My question is similar to this one. I am trying to fill in the missing steps of the Bellman equation for a Markov Decision Process:
I will focus on the first term of the sum $R_{t+1} + \gamma \sum_{k=0}^{\infty}\gamma^kR_{t+k+2}.$
Here's my attempt:
$$ \begin{align} & E_{\pi}[R_{t+1}|S_t=s] \\ &= \sum_{s'} \sum_a E_{\pi}[R_{t+1}|S_t=s, S_{t+1}=s',A_t=a]P(S_{t+1}=s',A_t=a)\\ & =\sum_{s', a, r} rP(R_{t+1}=r|S_t=s, S_{t+1}=s', A_t=a)P(S_{t+1}=s', A_t=a)\\ &= \sum_{s', a, r} r \frac{P(R_{t+1}=r,S_t=s, S_{t+1}=s', A_t=a)}{P(S_t=s, S_{t+1}=s',A_t=a)}P(S_{t+1}=s', A_t=a)\\ &= \sum_{s', a, r} r \frac{P(S_{t+1}=s', R_{t+1}=r|S_t=s, A_t=a)P(S_t=s,A_t=a)}{P(S_t=s, S_{t+1}=s',A_t=a)}P(S_{t+1}=s', A_t=a)\\ &= \sum_{s', a, r} r \frac{p(s',r|s,a)P(A_t=a|S_t=s)P(S_t=s))}{P(S_t=s, S_{t+1}=s',A_t=a)}P(S_{t+1}=s', A_t=a)\\ &= \sum_aP(A_t=a|S_t=s)\sum_{s',r}r p(s',r|s,a) \frac{P(S_t=s)P(S_{t+1}=s', A_t=a)}{P(S_t=s, S_{t+1}=s', A_t=a)} \end{align}$$
Some questions:
Is it true that $P(S_t=s, S_{t+1}=s', A_t=a) = P(S_t=s)P(S_{t+1}=s', A_t=a)$? I am under the impression that the next state depends on both the action taken and the previous state?
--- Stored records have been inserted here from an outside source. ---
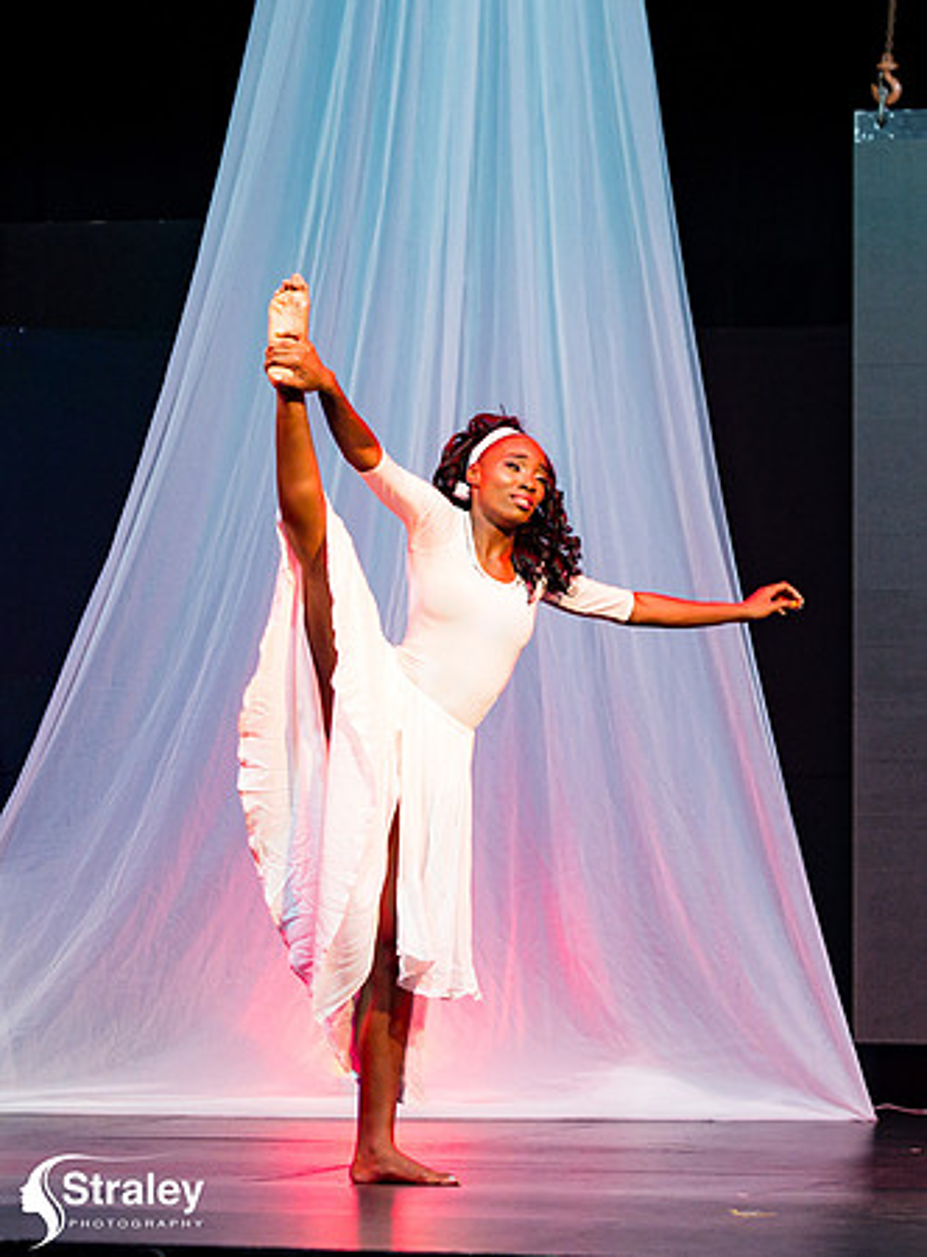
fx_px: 5691
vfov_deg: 12.6
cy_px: 565
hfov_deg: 9.3
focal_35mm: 158
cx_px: 512
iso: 3200
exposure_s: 1/160
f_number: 5
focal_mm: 92
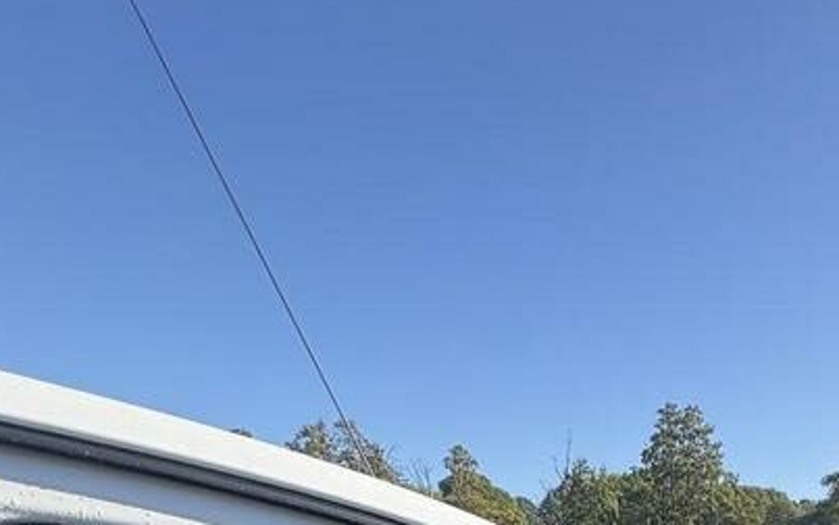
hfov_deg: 54.1
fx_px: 755
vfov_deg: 24.8
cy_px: 858
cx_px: 672
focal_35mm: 33
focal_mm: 2.22
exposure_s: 1/399
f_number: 2.2
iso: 64
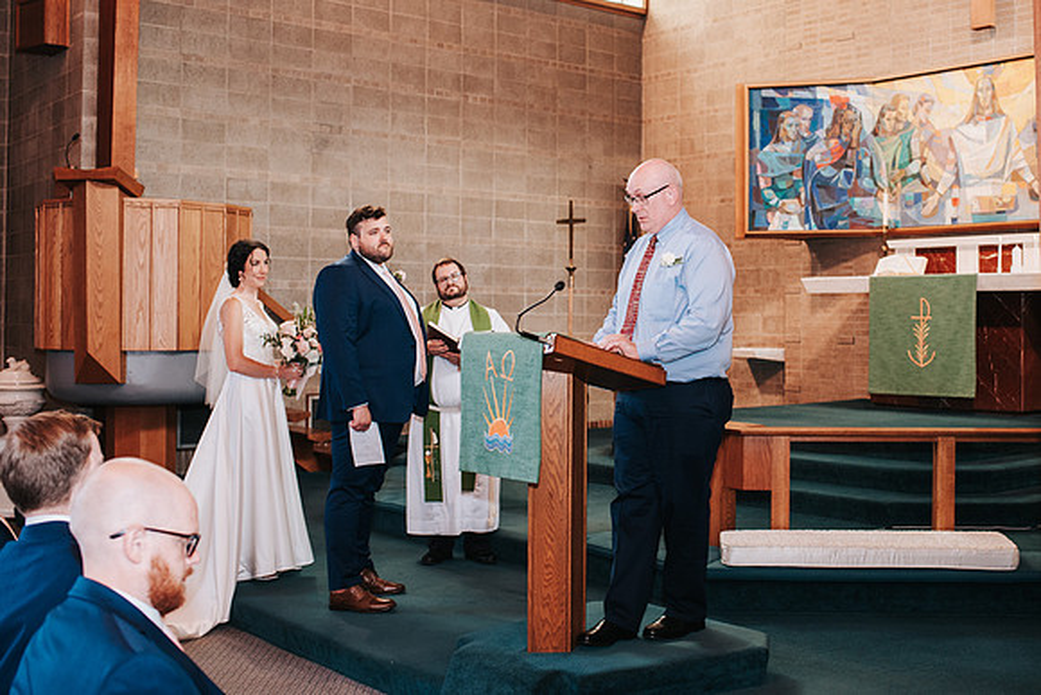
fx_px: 1259
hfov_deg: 44.6
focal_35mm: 44
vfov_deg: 30.8
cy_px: 293
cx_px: 634
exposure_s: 1/125
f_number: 3.2
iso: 1000
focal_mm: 35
I.e. are these events independent or not?
If we do have independence, then is my derivation correct? Is there a simpler way to show the result?
I'm also a bit confused about the two underlying distributions here: $p$ and $\pi$. Are they in no way related to each other? Isn't it possible that $p(s',r|s,a) = P(S_{t+1}=s', R_{t+1}=r|S_t=s,A_t=a)$ induces a distribution on $P(A_t=a|S_t=s) = \pi(a|s)$?